**REQUIREMENT**
Where does the word "zijn" appear in the data? Copy every line that holds it.

**SUPPLIED RECORDS**
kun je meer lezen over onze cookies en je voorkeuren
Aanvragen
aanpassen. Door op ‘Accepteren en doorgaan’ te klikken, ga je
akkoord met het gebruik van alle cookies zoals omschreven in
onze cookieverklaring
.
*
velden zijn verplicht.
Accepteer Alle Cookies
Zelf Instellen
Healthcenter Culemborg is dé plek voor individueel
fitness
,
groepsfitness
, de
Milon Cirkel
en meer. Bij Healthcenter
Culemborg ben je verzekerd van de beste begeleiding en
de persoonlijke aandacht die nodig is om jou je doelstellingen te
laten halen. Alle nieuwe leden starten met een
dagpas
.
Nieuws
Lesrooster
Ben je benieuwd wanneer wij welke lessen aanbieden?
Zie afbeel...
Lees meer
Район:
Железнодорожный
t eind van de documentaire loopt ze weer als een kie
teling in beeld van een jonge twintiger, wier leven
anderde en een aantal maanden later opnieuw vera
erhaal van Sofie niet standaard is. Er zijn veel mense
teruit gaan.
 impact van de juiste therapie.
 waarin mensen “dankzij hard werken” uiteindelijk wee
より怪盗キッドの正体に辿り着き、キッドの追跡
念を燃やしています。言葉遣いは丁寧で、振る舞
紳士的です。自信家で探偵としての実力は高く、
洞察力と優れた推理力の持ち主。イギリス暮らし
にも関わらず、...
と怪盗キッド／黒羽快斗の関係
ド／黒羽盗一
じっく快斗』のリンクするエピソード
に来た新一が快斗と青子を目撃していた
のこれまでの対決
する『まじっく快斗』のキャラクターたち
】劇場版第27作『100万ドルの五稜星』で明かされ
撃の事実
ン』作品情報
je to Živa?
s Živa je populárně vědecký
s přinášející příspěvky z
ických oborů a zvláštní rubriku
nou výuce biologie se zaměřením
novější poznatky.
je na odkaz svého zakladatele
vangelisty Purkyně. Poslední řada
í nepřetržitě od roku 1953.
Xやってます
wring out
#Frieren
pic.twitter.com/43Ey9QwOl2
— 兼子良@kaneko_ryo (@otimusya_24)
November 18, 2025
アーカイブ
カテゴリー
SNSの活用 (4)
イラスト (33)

**TASK RESPONSE**
velden zijn verplicht.
erhaal van Sofie niet standaard is. Er zijn veel mense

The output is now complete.